◆ **ZIEL**
Wiederholen Sie die folgende Auflistung vollständig und Zeichen für Zeichen unverändert.

──────── DIE DATEN ────────

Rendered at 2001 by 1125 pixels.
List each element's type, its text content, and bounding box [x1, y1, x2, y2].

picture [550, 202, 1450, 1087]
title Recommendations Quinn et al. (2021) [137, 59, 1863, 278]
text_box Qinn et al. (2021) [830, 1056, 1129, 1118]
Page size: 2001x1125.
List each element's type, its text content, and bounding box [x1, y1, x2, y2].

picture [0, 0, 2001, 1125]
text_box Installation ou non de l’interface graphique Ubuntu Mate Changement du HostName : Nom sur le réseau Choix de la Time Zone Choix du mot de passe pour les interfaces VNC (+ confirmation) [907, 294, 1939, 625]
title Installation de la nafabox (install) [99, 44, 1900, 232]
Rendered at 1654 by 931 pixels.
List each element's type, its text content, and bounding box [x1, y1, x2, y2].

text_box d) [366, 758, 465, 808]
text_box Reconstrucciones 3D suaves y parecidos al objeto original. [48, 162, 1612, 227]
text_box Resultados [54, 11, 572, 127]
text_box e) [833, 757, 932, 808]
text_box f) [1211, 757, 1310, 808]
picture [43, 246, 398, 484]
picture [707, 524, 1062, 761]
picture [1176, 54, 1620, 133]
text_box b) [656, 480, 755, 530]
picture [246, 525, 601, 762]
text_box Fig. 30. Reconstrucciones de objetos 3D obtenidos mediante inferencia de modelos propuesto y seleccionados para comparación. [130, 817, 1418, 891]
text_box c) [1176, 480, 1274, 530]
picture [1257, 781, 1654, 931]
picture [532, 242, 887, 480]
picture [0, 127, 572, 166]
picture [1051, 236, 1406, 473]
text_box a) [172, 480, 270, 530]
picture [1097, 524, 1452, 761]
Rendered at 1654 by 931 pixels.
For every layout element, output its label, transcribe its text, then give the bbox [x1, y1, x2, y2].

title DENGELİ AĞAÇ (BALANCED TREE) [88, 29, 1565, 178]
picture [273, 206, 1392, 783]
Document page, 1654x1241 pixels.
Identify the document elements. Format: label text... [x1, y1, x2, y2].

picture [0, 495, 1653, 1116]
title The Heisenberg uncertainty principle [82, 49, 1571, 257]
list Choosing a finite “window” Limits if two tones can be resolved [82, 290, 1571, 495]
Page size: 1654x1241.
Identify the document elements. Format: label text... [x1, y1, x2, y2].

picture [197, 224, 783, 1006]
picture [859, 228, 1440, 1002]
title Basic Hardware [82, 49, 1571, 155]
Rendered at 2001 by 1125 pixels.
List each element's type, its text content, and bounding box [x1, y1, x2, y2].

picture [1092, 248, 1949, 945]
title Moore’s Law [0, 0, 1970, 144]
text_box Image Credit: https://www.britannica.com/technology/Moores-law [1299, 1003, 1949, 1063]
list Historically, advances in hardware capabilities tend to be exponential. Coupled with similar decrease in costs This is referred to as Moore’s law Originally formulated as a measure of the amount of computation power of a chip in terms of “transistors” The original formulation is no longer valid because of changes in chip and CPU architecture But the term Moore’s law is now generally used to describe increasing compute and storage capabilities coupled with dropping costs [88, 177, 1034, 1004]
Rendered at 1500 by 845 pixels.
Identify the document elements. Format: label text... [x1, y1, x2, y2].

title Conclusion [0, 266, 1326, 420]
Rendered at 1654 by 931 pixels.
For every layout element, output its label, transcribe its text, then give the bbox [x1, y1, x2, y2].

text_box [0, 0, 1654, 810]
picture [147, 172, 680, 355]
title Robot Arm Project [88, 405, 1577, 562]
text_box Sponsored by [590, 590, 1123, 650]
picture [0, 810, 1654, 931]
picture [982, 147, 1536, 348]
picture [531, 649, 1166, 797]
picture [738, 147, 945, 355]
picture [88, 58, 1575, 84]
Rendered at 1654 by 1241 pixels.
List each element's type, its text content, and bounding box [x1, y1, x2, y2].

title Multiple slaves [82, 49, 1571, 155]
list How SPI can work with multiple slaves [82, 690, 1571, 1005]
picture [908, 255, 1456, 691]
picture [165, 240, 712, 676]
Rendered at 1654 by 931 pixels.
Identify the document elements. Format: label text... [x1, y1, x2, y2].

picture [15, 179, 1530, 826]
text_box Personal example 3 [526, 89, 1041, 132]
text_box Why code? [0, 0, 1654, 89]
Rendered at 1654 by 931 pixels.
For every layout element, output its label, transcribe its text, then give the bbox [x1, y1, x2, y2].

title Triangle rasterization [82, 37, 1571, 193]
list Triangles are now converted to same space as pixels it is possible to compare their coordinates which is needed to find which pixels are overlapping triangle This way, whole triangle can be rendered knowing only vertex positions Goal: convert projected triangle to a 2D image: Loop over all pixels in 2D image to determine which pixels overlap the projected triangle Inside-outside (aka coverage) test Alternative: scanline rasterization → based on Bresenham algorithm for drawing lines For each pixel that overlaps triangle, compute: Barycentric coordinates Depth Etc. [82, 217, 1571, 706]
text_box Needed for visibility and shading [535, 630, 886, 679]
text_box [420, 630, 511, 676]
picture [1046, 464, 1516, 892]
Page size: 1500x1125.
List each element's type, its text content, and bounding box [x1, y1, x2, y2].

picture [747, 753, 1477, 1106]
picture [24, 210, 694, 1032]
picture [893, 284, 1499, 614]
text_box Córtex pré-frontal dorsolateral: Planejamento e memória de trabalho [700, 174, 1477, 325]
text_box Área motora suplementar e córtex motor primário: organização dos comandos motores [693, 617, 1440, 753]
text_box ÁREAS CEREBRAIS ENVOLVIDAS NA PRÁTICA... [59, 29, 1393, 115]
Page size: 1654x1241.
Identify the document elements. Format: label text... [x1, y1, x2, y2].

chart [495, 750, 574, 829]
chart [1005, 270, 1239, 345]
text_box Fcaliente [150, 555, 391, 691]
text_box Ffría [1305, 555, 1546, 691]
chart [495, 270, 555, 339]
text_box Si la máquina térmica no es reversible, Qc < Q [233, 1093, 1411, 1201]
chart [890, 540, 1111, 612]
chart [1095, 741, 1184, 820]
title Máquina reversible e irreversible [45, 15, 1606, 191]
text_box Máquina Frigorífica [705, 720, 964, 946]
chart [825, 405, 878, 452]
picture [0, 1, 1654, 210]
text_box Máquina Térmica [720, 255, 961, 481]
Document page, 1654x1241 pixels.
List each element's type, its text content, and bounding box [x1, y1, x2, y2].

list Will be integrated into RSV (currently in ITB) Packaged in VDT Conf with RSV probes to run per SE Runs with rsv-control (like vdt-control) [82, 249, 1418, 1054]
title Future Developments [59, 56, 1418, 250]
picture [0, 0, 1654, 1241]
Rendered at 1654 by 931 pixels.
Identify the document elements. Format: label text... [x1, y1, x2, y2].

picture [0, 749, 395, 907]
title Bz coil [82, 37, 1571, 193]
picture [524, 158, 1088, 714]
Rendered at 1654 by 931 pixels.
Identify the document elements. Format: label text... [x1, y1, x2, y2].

────────

◆ **ERGEBNIS DER ÜBUNG**
Rendered at 2001 by 1125 pixels.
List each element's type, its text content, and bounding box [x1, y1, x2, y2].

picture [550, 202, 1450, 1087]
title Recommendations Quinn et al. (2021) [137, 59, 1863, 278]
text_box Qinn et al. (2021) [830, 1056, 1129, 1118]
Page size: 2001x1125.
List each element's type, its text content, and bounding box [x1, y1, x2, y2].

picture [0, 0, 2001, 1125]
text_box Installation ou non de l’interface graphique Ubuntu Mate Changement du HostName : Nom sur le réseau Choix de la Time Zone Choix du mot de passe pour les interfaces VNC (+ confirmation) [907, 294, 1939, 625]
title Installation de la nafabox (install) [99, 44, 1900, 232]
Rendered at 1654 by 931 pixels.
List each element's type, its text content, and bounding box [x1, y1, x2, y2].

text_box d) [366, 758, 465, 808]
text_box Reconstrucciones 3D suaves y parecidos al objeto original. [48, 162, 1612, 227]
text_box Resultados [54, 11, 572, 127]
text_box e) [833, 757, 932, 808]
text_box f) [1211, 757, 1310, 808]
picture [43, 246, 398, 484]
picture [707, 524, 1062, 761]
picture [1176, 54, 1620, 133]
text_box b) [656, 480, 755, 530]
picture [246, 525, 601, 762]
text_box Fig. 30. Reconstrucciones de objetos 3D obtenidos mediante inferencia de modelos propuesto y seleccionados para comparación. [130, 817, 1418, 891]
text_box c) [1176, 480, 1274, 530]
picture [1257, 781, 1654, 931]
picture [532, 242, 887, 480]
picture [0, 127, 572, 166]
picture [1051, 236, 1406, 473]
text_box a) [172, 480, 270, 530]
picture [1097, 524, 1452, 761]
Rendered at 1654 by 931 pixels.
For every layout element, output its label, transcribe its text, then give the bbox [x1, y1, x2, y2].

title DENGELİ AĞAÇ (BALANCED TREE) [88, 29, 1565, 178]
picture [273, 206, 1392, 783]
Document page, 1654x1241 pixels.
Identify the document elements. Format: label text... [x1, y1, x2, y2].

picture [0, 495, 1653, 1116]
title The Heisenberg uncertainty principle [82, 49, 1571, 257]
list Choosing a finite “window” Limits if two tones can be resolved [82, 290, 1571, 495]
Page size: 1654x1241.
Identify the document elements. Format: label text... [x1, y1, x2, y2].

picture [197, 224, 783, 1006]
picture [859, 228, 1440, 1002]
title Basic Hardware [82, 49, 1571, 155]
Rendered at 2001 by 1125 pixels.
List each element's type, its text content, and bounding box [x1, y1, x2, y2].

picture [1092, 248, 1949, 945]
title Moore’s Law [0, 0, 1970, 144]
text_box Image Credit: https://www.britannica.com/technology/Moores-law [1299, 1003, 1949, 1063]
list Historically, advances in hardware capabilities tend to be exponential. Coupled with similar decrease in costs This is referred to as Moore’s law Originally formulated as a measure of the amount of computation power of a chip in terms of “transistors” The original formulation is no longer valid because of changes in chip and CPU architecture But the term Moore’s law is now generally used to describe increasing compute and storage capabilities coupled with dropping costs [88, 177, 1034, 1004]
Rendered at 1500 by 845 pixels.
Identify the document elements. Format: label text... [x1, y1, x2, y2].

title Conclusion [0, 266, 1326, 420]
Rendered at 1654 by 931 pixels.
For every layout element, output its label, transcribe its text, then give the bbox [x1, y1, x2, y2].

text_box [0, 0, 1654, 810]
picture [147, 172, 680, 355]
title Robot Arm Project [88, 405, 1577, 562]
text_box Sponsored by [590, 590, 1123, 650]
picture [0, 810, 1654, 931]
picture [982, 147, 1536, 348]
picture [531, 649, 1166, 797]
picture [738, 147, 945, 355]
picture [88, 58, 1575, 84]
Rendered at 1654 by 1241 pixels.
List each element's type, its text content, and bounding box [x1, y1, x2, y2].

title Multiple slaves [82, 49, 1571, 155]
list How SPI can work with multiple slaves [82, 690, 1571, 1005]
picture [908, 255, 1456, 691]
picture [165, 240, 712, 676]
Rendered at 1654 by 931 pixels.
Identify the document elements. Format: label text... [x1, y1, x2, y2].

picture [15, 179, 1530, 826]
text_box Personal example 3 [526, 89, 1041, 132]
text_box Why code? [0, 0, 1654, 89]
Rendered at 1654 by 931 pixels.
For every layout element, output its label, transcribe its text, then give the bbox [x1, y1, x2, y2].

title Triangle rasterization [82, 37, 1571, 193]
list Triangles are now converted to same space as pixels it is possible to compare their coordinates which is needed to find which pixels are overlapping triangle This way, whole triangle can be rendered knowing only vertex positions Goal: convert projected triangle to a 2D image: Loop over all pixels in 2D image to determine which pixels overlap the projected triangle Inside-outside (aka coverage) test Alternative: scanline rasterization → based on Bresenham algorithm for drawing lines For each pixel that overlaps triangle, compute: Barycentric coordinates Depth Etc. [82, 217, 1571, 706]
text_box Needed for visibility and shading [535, 630, 886, 679]
text_box [420, 630, 511, 676]
picture [1046, 464, 1516, 892]
Page size: 1500x1125.
List each element's type, its text content, and bounding box [x1, y1, x2, y2].

picture [747, 753, 1477, 1106]
picture [24, 210, 694, 1032]
picture [893, 284, 1499, 614]
text_box Córtex pré-frontal dorsolateral: Planejamento e memória de trabalho [700, 174, 1477, 325]
text_box Área motora suplementar e córtex motor primário: organização dos comandos motores [693, 617, 1440, 753]
text_box ÁREAS CEREBRAIS ENVOLVIDAS NA PRÁTICA... [59, 29, 1393, 115]
Page size: 1654x1241.
Identify the document elements. Format: label text... [x1, y1, x2, y2].

chart [495, 750, 574, 829]
chart [1005, 270, 1239, 345]
text_box Fcaliente [150, 555, 391, 691]
text_box Ffría [1305, 555, 1546, 691]
chart [495, 270, 555, 339]
text_box Si la máquina térmica no es reversible, Qc < Q [233, 1093, 1411, 1201]
chart [890, 540, 1111, 612]
chart [1095, 741, 1184, 820]
title Máquina reversible e irreversible [45, 15, 1606, 191]
text_box Máquina Frigorífica [705, 720, 964, 946]
chart [825, 405, 878, 452]
picture [0, 1, 1654, 210]
text_box Máquina Térmica [720, 255, 961, 481]
Document page, 1654x1241 pixels.
List each element's type, its text content, and bounding box [x1, y1, x2, y2].

list Will be integrated into RSV (currently in ITB) Packaged in VDT Conf with RSV probes to run per SE Runs with rsv-control (like vdt-control) [82, 249, 1418, 1054]
title Future Developments [59, 56, 1418, 250]
picture [0, 0, 1654, 1241]
Rendered at 1654 by 931 pixels.
Identify the document elements. Format: label text... [x1, y1, x2, y2].

picture [0, 749, 395, 907]
title Bz coil [82, 37, 1571, 193]
picture [524, 158, 1088, 714]
Rendered at 1654 by 931 pixels.
Identify the document elements. Format: label text... [x1, y1, x2, y2].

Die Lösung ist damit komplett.